第23章 変わらなかった世界
"カノのクラスは何やんの?"
「(そう来るよね…。正直に言うか、それとも誤魔化すか…。)」
"メイド&執事喫茶です。"
「(とりあえずマイキーくんが来るんだったらその時間だけ休憩にさせてもらおう。それか誰かと交代か…。)」
"カノはメイド??"
"いえ、執事です。男がメイドな訳ないじゃないですか。"
"なーんだ、つまんねーの。カノがメイド姿でオレにご奉仕してくれんのかと思った。"
"ご奉仕と言っても、喫茶店みたいな感じなので注文を受けて運ぶだけです。"
"お気に入りのメイドさんに触るのOK?"
"うち、お触り厳禁なんで。というかメイドじゃなくて執事です。"
"カノの執事姿かー。絶対カッコイイな!でもメイドじゃなくて良かった。"
"どうしてですか?"
"お前の可愛いメイド姿見た男共が惚れたら嫌じゃん。まぁその時は問答無用で半殺しにするけどな♥"

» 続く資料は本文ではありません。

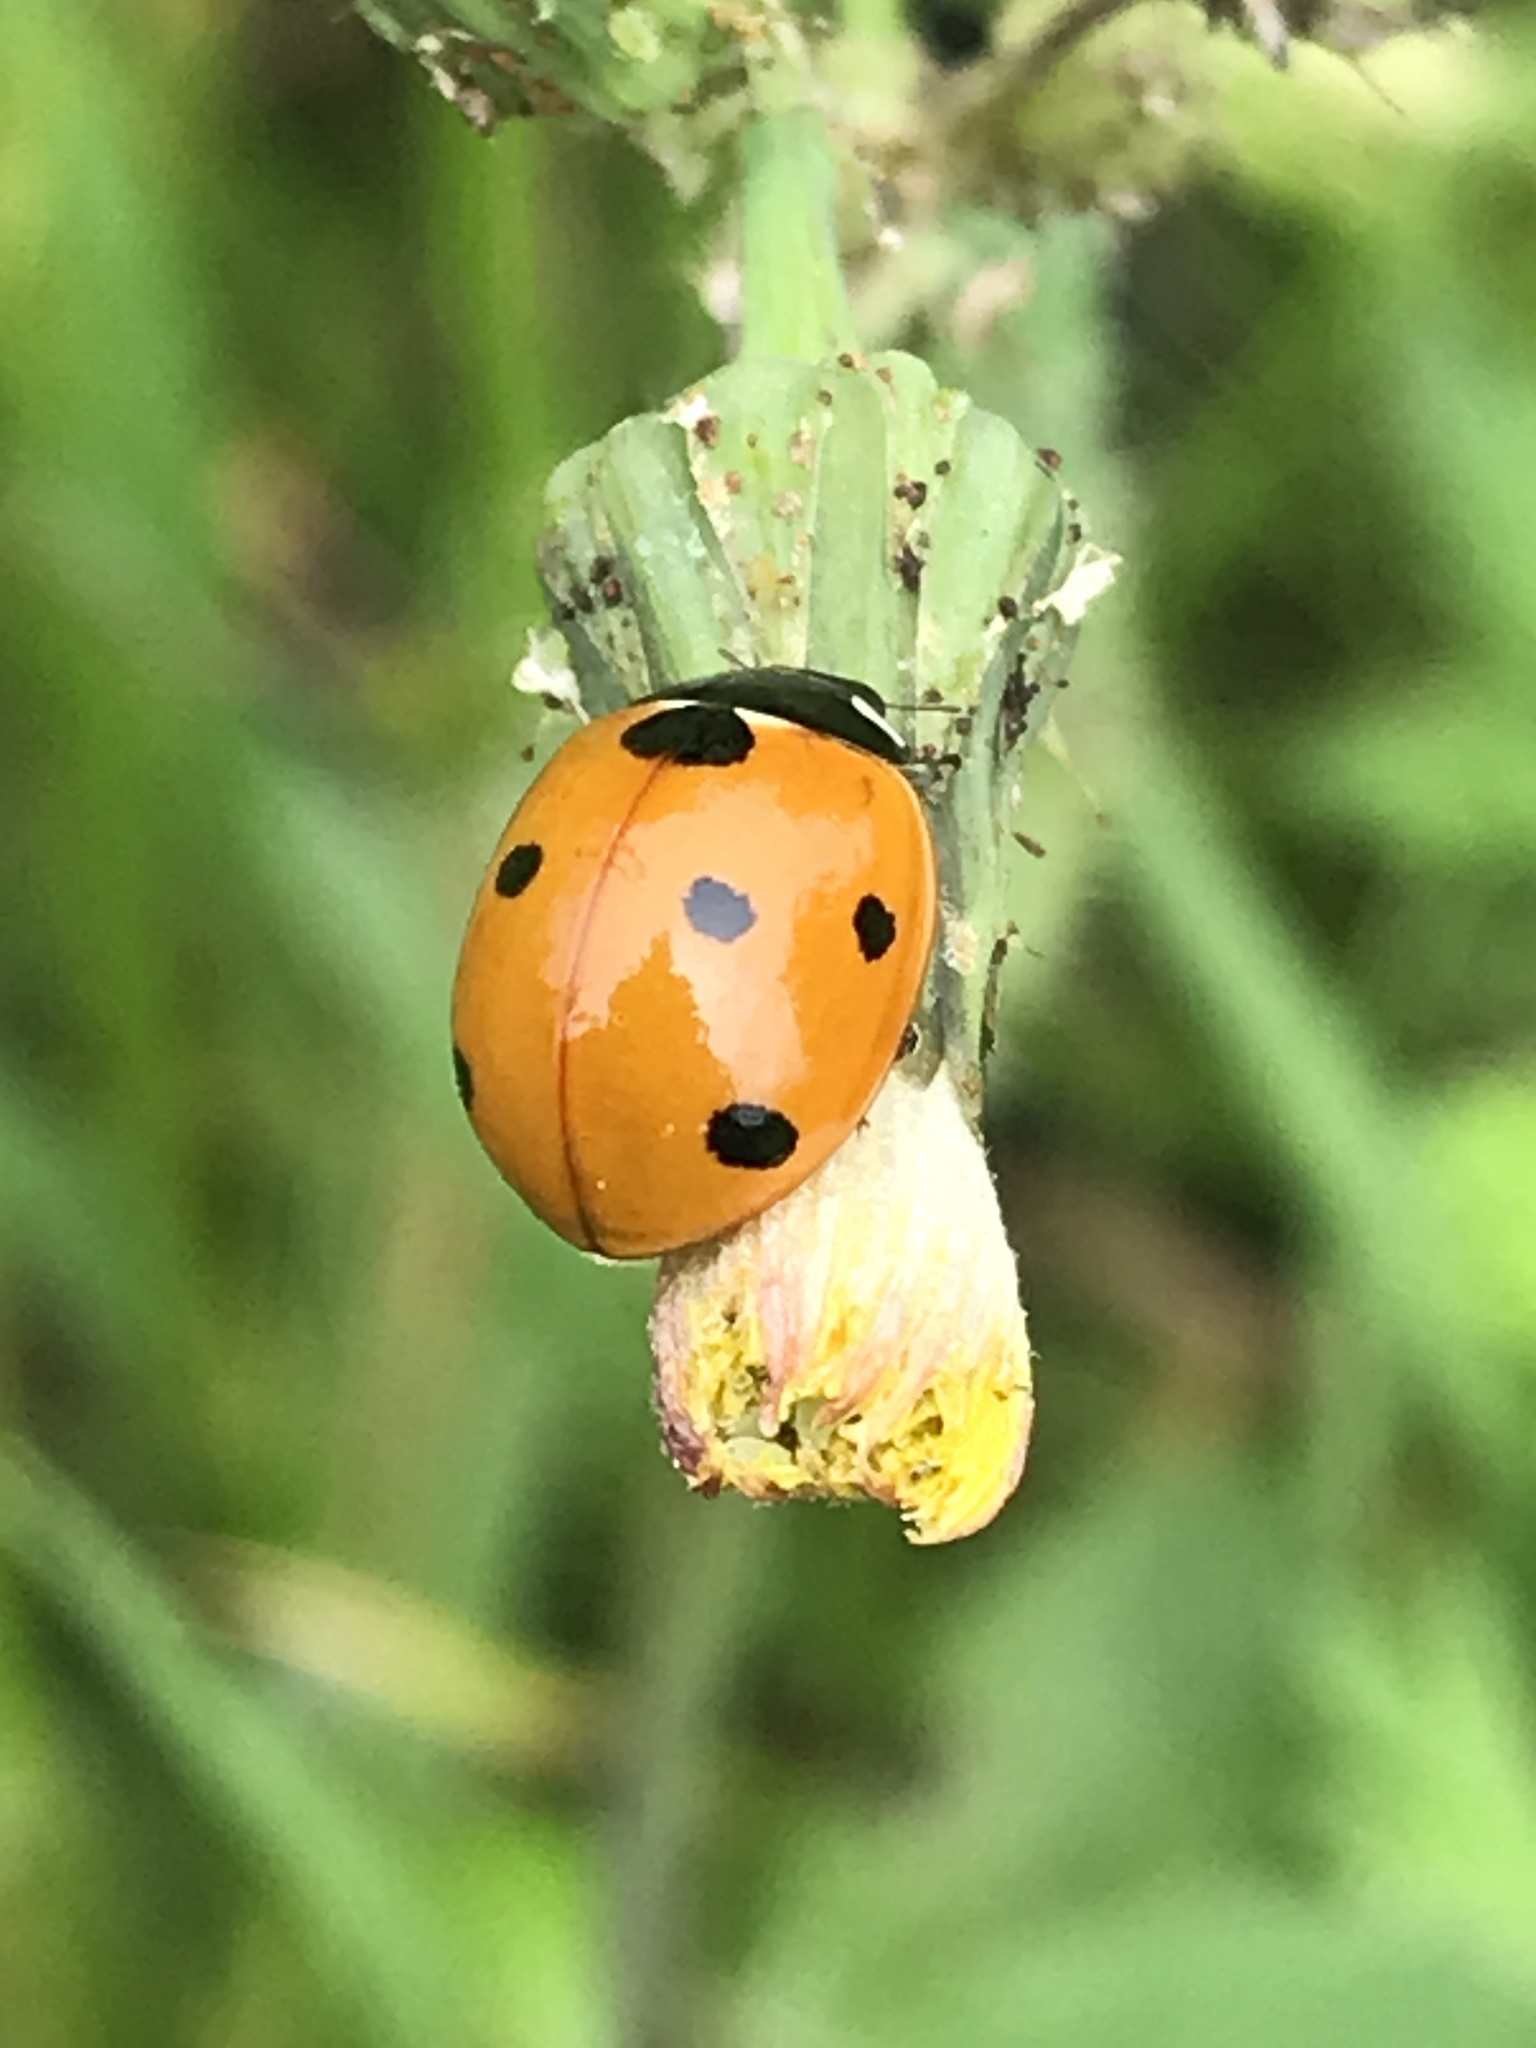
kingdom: Animalia
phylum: Arthropoda
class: Insecta
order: Coleoptera
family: Coccinellidae
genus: Coccinella
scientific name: Coccinella septempunctata
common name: Sevenspotted lady beetle
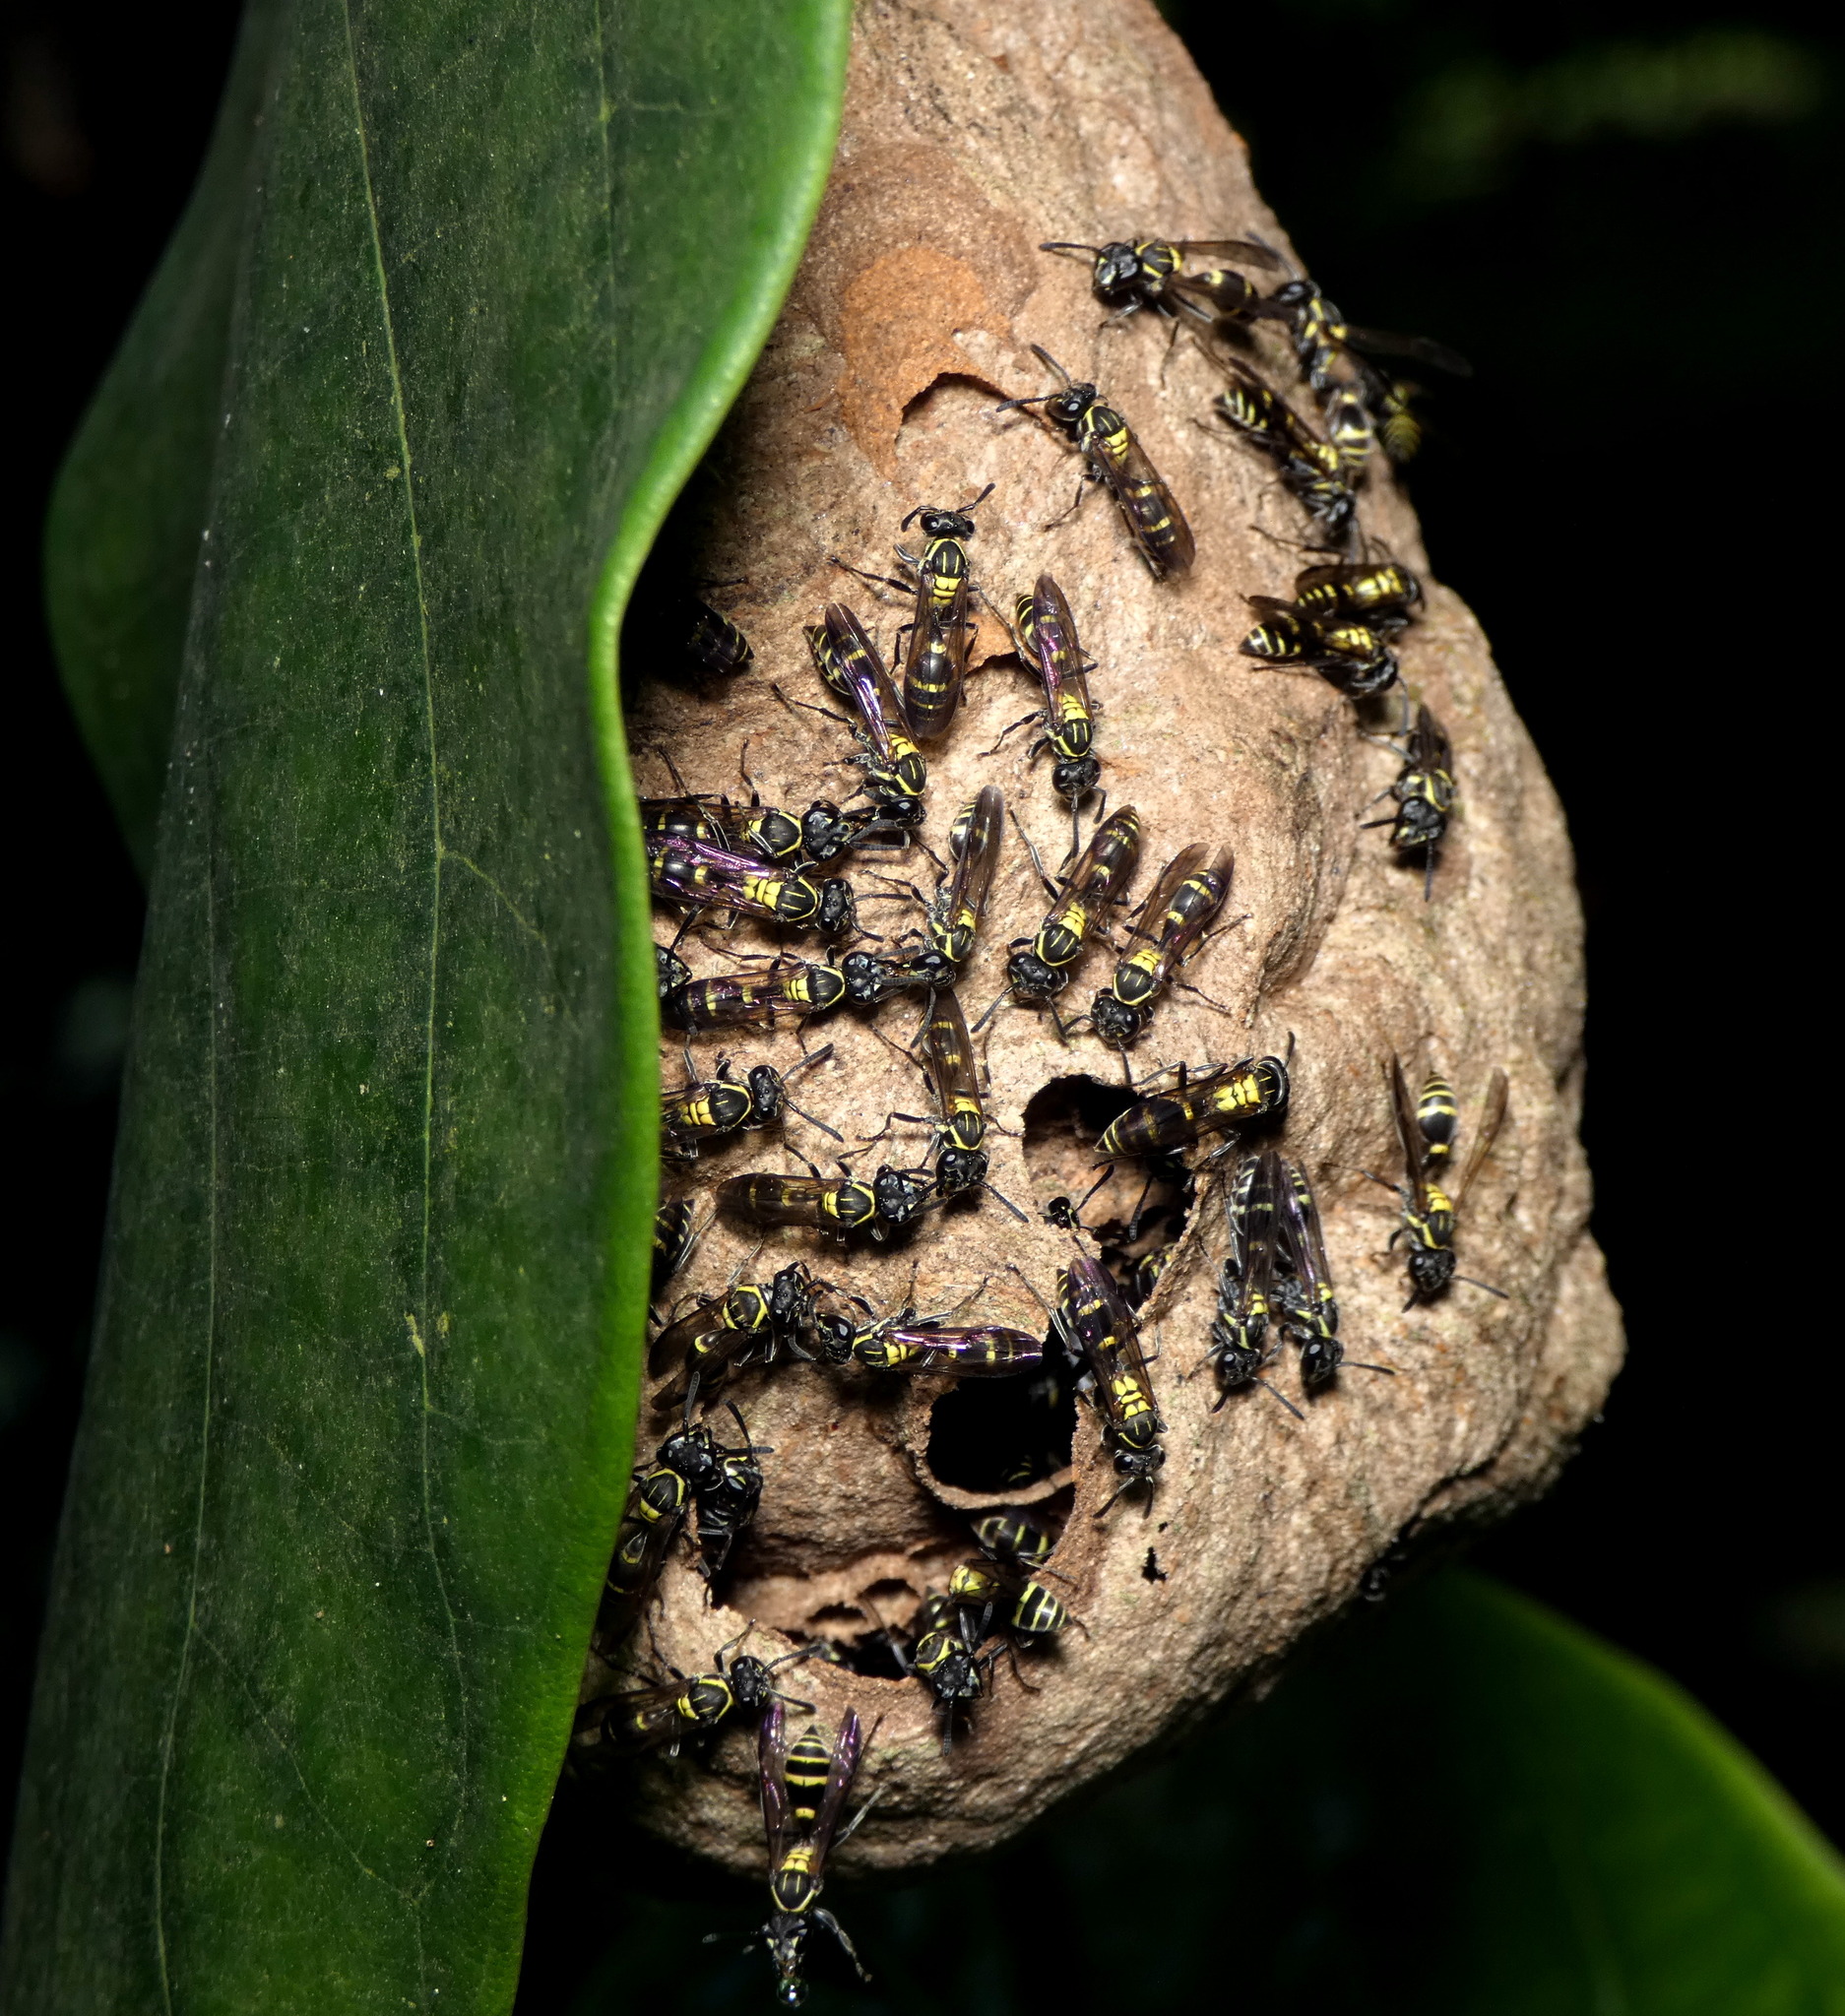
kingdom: Animalia
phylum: Arthropoda
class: Insecta
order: Hymenoptera
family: Eumenidae
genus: Polybia
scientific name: Polybia occidentalis
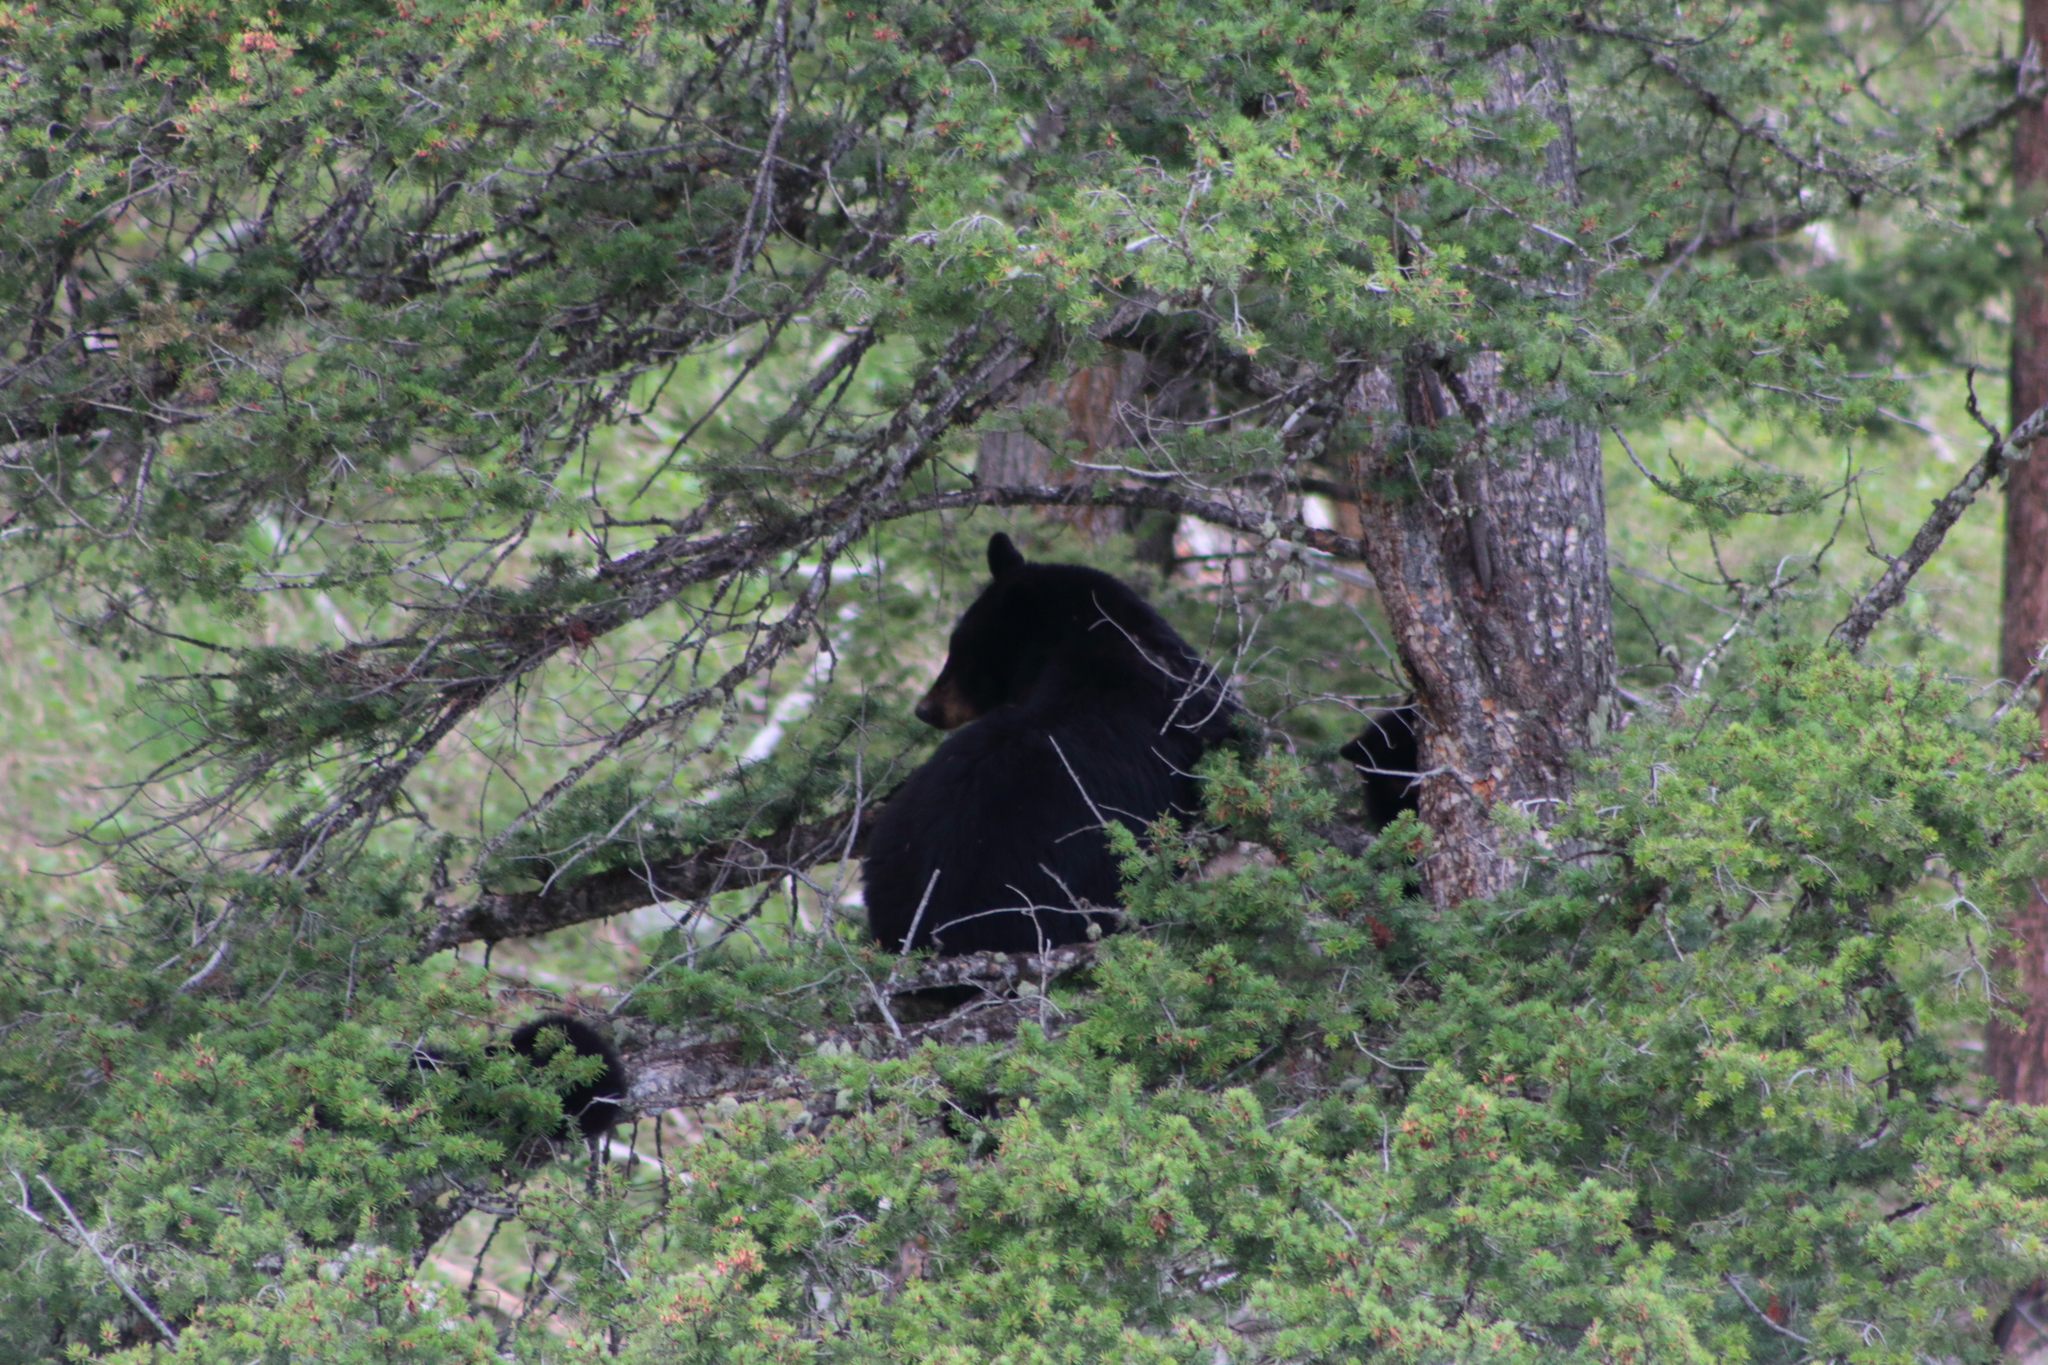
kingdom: Animalia
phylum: Chordata
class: Mammalia
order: Carnivora
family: Ursidae
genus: Ursus
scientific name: Ursus americanus
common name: American black bear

「(本気っぽいんだけど!?半殺しにされても困るから絶対にバレないようにしないと!!)」
何故か黒い笑みでにっこりと笑うマイキーが想像できる。
"なぁそれよりさ、学校終わったらたい焼き食いに行こ!"
"いいですね!"
"決まりな!終わったら電話して!"
「("了解しました!"……っと。)」
最後に送信して携帯を閉じた。
「(ふふっ楽しみだなぁ。)」
マイキーと会える嬉しさからカノトは学校が終わるのが待ち遠しかった。
✤ ✤ ✤
「(やっと終わった!!)」
チャイムが鳴ったと同時に鞄を持って席を立ち、教室を出た。階段を下りて生徒玄関へと走り、上履きを外靴に履き替え、マイキーに電話をする。
「あ!マイキーくん?今終わったのでこれから───……」
ぐいっ
「!?」
外に出たところで急に腕を掴まれ、慌てて振り返り、そこにいた人物に目を見張った。
「マイキーくん!?」
「しーっ」
マイキーは口元に人差し指を当てた。それを見て口を噤む。"こっち"と手を引かれ、人気のない場所へと連れて行かれた。